Na Covilhã têm os elevadores, o estacionamento, bicicletas…
Sim, bicicletas e trotinetes. [Em Barcelos] temos a rodoviária e também a mobilidade suave.
Quase todas as empresas de transporte rodoviário têm-se queixado da falta de motoristas. Têm procurando motoristas fora do país ou aproveitando os imigrantes que já cá estão?
A escassez de motoristas é uma realidade de vários países, para não dizer de todos os países desenvolvidos. E temos ambas as situações. Selecionamos, transportamos, formamos e capacitamos pessoas que vieram de fora do país e que acompanhamos até serem nossos trabalhadores.
De que países?
Com origem no Brasil, em São Tomé e em Cabo Verde. Uma das questões mais dramáticas, se assim posso utilizar esta expressão, para uma empresa como a nossa é o tempo que leva o processo administrativo. O que o torna caríssimo para uma empresa como a nossa, que assume desde o momento zero todas as responsabilidades sobre aquele trabalhador que só vai poder trabalhar seis ou oito meses depois.

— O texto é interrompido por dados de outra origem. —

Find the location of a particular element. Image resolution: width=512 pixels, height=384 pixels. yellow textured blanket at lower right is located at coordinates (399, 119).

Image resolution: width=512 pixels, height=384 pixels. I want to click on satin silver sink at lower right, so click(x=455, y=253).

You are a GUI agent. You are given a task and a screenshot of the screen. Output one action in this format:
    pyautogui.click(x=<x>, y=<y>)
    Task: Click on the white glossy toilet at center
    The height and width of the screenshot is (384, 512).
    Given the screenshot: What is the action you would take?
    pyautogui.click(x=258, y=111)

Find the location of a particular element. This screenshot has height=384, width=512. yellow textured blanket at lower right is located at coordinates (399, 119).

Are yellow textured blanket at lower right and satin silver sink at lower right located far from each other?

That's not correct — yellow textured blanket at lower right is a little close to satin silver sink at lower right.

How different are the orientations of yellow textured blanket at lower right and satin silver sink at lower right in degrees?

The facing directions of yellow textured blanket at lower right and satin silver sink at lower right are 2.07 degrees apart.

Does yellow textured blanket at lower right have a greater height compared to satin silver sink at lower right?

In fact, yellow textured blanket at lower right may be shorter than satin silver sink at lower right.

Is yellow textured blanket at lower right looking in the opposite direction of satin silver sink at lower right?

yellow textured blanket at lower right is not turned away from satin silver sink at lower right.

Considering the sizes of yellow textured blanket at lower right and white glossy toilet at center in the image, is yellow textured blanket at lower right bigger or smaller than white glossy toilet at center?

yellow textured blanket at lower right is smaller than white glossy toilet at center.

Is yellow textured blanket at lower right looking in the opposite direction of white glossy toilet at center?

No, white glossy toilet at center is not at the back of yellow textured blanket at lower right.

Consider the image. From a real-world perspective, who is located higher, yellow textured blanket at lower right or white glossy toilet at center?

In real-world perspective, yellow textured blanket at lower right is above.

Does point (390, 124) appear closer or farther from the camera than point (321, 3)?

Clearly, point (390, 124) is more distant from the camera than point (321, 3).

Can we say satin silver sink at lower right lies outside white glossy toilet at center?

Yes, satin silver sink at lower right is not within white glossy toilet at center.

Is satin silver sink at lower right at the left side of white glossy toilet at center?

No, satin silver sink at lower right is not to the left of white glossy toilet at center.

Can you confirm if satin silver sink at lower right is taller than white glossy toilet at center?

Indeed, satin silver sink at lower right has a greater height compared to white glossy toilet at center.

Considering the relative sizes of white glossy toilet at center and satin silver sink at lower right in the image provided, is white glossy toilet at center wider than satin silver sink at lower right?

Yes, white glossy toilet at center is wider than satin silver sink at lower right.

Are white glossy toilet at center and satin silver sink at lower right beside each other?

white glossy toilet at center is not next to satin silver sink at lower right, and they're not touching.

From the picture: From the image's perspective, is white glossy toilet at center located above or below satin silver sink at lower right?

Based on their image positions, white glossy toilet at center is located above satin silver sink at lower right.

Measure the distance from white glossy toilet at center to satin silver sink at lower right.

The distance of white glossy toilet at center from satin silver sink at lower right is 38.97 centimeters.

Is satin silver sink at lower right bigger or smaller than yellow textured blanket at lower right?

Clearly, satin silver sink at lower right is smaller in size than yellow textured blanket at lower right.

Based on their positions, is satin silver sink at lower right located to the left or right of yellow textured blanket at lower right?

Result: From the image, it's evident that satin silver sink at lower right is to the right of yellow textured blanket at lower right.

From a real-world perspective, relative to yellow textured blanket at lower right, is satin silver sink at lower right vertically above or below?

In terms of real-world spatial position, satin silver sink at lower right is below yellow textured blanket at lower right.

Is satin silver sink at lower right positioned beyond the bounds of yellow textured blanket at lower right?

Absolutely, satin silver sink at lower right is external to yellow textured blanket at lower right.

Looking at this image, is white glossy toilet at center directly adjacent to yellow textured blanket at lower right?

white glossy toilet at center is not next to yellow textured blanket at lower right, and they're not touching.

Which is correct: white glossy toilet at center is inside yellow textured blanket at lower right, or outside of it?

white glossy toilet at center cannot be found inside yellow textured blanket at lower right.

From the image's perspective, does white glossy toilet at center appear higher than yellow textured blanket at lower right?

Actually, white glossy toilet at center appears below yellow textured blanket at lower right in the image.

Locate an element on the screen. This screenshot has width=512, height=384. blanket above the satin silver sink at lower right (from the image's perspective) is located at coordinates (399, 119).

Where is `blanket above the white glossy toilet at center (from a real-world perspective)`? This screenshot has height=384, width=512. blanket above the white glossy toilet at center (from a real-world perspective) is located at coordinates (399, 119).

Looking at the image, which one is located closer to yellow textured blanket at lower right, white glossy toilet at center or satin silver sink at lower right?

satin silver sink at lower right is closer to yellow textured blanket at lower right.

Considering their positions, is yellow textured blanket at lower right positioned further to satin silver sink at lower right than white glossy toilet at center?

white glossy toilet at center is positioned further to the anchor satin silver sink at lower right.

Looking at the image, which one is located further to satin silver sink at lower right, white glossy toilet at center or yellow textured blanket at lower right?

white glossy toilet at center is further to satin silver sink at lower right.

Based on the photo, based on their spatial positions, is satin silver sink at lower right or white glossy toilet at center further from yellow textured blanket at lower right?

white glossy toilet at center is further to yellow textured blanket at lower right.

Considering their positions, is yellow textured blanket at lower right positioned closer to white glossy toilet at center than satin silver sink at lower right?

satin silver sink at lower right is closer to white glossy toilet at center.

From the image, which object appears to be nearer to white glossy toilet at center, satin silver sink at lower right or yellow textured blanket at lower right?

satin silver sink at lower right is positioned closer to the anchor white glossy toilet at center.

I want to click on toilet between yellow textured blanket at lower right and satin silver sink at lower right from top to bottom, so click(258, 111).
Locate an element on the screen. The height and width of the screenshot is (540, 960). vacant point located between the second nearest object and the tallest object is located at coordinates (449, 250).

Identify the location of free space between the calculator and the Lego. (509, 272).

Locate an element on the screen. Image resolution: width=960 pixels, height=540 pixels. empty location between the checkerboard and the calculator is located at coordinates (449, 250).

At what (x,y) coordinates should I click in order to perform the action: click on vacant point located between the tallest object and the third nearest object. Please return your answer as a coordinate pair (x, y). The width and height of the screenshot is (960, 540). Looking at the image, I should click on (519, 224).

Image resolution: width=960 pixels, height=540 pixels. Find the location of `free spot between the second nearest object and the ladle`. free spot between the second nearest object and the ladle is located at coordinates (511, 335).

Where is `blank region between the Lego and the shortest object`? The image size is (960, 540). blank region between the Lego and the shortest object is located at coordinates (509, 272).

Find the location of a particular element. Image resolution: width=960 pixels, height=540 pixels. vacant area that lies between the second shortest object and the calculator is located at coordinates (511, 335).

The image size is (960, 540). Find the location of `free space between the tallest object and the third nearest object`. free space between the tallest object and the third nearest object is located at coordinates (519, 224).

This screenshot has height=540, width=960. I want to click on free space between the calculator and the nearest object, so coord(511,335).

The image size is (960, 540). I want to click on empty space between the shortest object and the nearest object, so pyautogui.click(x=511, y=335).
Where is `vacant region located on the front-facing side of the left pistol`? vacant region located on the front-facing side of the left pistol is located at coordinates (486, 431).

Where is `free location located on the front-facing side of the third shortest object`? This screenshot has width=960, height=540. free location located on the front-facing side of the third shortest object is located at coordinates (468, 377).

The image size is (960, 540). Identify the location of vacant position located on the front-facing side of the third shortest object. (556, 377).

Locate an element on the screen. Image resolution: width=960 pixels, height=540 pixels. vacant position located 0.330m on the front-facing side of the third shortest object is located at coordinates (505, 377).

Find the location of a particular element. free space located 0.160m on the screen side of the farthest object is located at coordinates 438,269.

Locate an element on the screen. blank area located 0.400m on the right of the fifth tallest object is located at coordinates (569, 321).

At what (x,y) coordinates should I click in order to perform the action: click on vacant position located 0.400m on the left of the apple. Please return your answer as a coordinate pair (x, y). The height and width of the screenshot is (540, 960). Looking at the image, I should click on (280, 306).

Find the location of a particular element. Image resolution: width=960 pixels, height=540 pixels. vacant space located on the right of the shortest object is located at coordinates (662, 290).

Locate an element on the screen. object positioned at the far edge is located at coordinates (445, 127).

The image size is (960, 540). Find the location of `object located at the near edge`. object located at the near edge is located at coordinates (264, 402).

Como é que está a vossa transição para a mobilidade mais amiga do ambiente?
Hoje, no setor da mobilidade, e especificamente no rodoviário, salvo exceções pontuais, um veículo de zero emissões não é a solução economicamente mais rentável. Esse investimento não se paga a si próprio. Os autocarros elétricos são ainda muito dispendiosos. O preço tenderá a aproximar-se de um autocarro a combustão, mas ainda não está lá. Então há duas formas de essa transição se efetuar. Uma é pela imposição da própria concessão que, quando é lançada, exige autocarros elétricos, concedendo as condições para que isso aconteça, seja em prazo, seja em remuneração. A segunda forma, que tem sido utilizada nos últimos anos em Portugal, é através de subvenções de candidaturas a fundos públicos que têm sido utilizados não só por empresas privadas, mas essencialmente pelas empresas públicas, que acabam por absorver a maior parte desse financiamento. São incentivos à troca de veículos a combustão por elétricos. Portugal não está sozinho nesse caminho, mas é lento e depende da cadência desses subsídios. A opção pelas concessões seria muito mais imediata e consequente.
E o vosso grupo tem-se candidatado a esses fundos?
Sempre que eles surgem, candidatamo-nos porque temos todo o interesse na descarbonização da nossa frota, o mais rápido possível. Fizemos um investimento elevadíssimo em frota nos últimos quatro anos, de mais de 50 milhões de euros. Parte desse montante foi para veículos elétricos, não tanto quanto gostaríamos, porque a decisão, para ser racional, tem de estar associada a uma daquelas situações, ou à exigência da concessão, ou a existência de um suporte.
Se mandasse, quais eram as duas medidas que adotava?
Uma pergunta poderosa. Por trabalharmos muito com áreas do interior, e o interior não acontece só no interior do país, também há interior no litoral, assegurava a todos os nossos concidadãos iguais oportunidades de acesso a um transporte público como existe na área metropolitana de Lisboa ou do Porto. É uma medida que teria um impacto mais equitativo e mais justo para quem vive fora das áreas metropolitanas de Lisboa e do Porto. A segunda dimensão seria a possibilidade de Portugal ter efetivamente ligações ferroviárias à altura da sua necessidade, o seu potencial e o standard europeu. Os planos ferroviários existentes são bons, mas têm de se concretizar. São muitos anos sem se concretizarem em tempo útil e Portugal tem perdido muito com esse atraso.